An incomplete miscarriage may demonstrate a variety of sonographic findings as follows:

presence of abnormal hyperechoic material within the uterine cavity; the gestational sac may be misshaped or collapsed, or it may be intact, containing a nonliving embryo.

 Management is surgical: instrumental curettage of the uterine cavity for arresting bleeding and prevention of genital inflammation. Medication: Antibiotic agents and uterotonic agents with prophylactic aims.

Complete Abortion

An abortion is complete if the conceptus has been expelled from the uterus in whole. If an abortion is complete, the uterus contracts, the cervical canal closes, woman does not feel pain; there is no bleeding. One can find the uterus normal in size and consistency.

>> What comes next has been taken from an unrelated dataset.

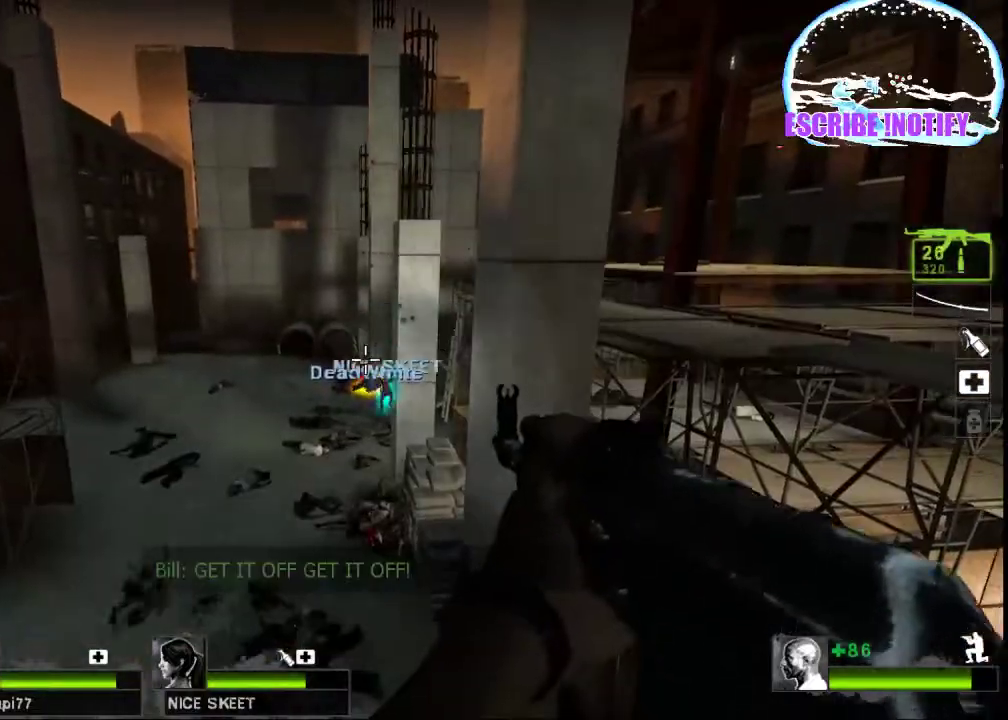
{"keys": ["ctrl"], "mouse": ["left"], "events": [[33, "mouse_left", "down"], [133, "mouse_left", "up"], [233, "mouse_left", "down"], [333, "mouse_left", "up"], [467, "mouse_left", "down"]]}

A complete miscarriage may demonstrate the following sonographic findings:

· an empty uterus noted on endovaginal sonogram suggests a complete miscarriage.

It is important to know that the decidual membrane is usually retained in the uterus in an early abortion, and it is the cause of bleeding and infection. So, the curettage of the uterus is necessary in this stage too, even if there is no bleeding and pain.

Clinical features and management of late abortion are the same as in preterm labor.

Preterm Labor

Termination of pregnancy in terms from 22 completed weeks to 36 weeks +6 days is called preterm (premature) labor (PTL) or birth. It is manifested by a low birth weight (1, 000-2, 500 g), body length of 35–45 cm, physical signs of prematurity and multisystem disorders of a newborn.

There are sub-categories of preterm birth, based on gestational age:

• extremely preterm (< 28 weeks)

• very preterm (28 to < 32 weeks)

• moderate to late preterm (32 to < 37 weeks).